Call in the plasterer! The problem you now have is that the boards are flush all the way round so any filling is going to create a bulge in the wall. If you go too thin on the filler, which you can't do anyway because of the reinforcing tape, it will inevitably crack at each joint.

Unless someone else has a better idea?
 
Jimmer....if its a small room, have a go yourself mate, that's how all us non pro plasterers learned.
1 x bag of multifinish = £6 max?
You won't use a full bag, so balls it up and you can call a plasterer in to fix it without paying for extra gear.

Seriously dude, give it a go.

Alternatively.....and i've done this, but not sure if the skims on here would recommend it.
I used a stanley knife and cut a bevel into the board edges where they met.
PVA'd the new formed valley then easyfilled it. It worked though.
 
Why can't you caulk the joins? I understand why on tapered but what about square edge? Sorry if its a bit of a dumb question but only young and all new to me so bit of a learning curve. :oops:
 
Having a go is one option, and I might have a go myself in by spare loo, which is going to be half tiled anyway, im not sure. But although Im a massive fan of doing as much as I can, but plastering is one thing where practic and being good at it makes a huge diffrent to the finished job and cannot be 'taken slowly' as such.
It cost me £80 for the local plaster to spend all day doing me a fairly large double room, with rads into sloping ceilings, alcoves, bits here and there. If you can find someone who will take 50 beernotes to skim it over it will look better and be less heart ache.


Daniel
 
Why can't you caulk the joins? I understand why on tapered but what about square edge? Sorry if its a bit of a dumb question but only young and all new to me so bit of a learning curve. :oops:
Well theres nothing stopping you, it will just look like somone has run a bead of chalk down the joint, rather than looking like its been plastered!


Daniel
 
Ok guys.

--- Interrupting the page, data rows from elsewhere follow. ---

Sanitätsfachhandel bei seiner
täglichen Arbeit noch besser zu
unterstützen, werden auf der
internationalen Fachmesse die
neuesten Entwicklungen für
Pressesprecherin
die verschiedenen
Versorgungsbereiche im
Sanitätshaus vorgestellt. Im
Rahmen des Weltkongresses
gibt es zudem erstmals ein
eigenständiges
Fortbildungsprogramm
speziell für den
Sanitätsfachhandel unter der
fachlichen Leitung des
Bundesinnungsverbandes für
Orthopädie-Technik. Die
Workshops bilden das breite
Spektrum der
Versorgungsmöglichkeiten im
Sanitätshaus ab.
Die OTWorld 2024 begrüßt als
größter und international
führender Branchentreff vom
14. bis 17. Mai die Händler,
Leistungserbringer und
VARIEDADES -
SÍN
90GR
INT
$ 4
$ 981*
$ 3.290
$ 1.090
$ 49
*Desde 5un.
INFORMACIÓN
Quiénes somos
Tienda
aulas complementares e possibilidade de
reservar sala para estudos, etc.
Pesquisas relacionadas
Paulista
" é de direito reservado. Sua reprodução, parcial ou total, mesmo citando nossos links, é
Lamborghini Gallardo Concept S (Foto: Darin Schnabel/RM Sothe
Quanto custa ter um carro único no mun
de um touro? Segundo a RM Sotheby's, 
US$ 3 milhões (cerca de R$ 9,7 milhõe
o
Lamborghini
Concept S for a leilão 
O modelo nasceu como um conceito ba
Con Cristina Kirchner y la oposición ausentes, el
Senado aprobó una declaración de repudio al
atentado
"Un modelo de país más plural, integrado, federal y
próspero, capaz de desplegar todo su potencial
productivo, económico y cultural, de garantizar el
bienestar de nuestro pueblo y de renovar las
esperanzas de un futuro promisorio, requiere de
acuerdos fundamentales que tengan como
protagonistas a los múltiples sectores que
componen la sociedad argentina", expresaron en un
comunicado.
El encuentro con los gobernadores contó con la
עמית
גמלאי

Thanks for all the advice. I'll have a good think about it and decide what to do. I might give it a go myself or like you said call someone in.
 
dhutch, £80 for what you described seems like a bargain.

Jimmer, caulk is a flexible, plasticly type filler, its not malleable enough to absolutely flatten out without it showing imho. And you can't sand it (unless someone proves otherwise).
 
dhutch, £80 for what you described seems like a bargain.
Yes I would agree, local lad, painter decorator, plaster, plays drums, gets everywhere on his bike...

That wasnt including materials, and he plastered it off my steps. He did the room next door for the same money, all be it that was slightly simpler as the ceiling only comes down on one side not two.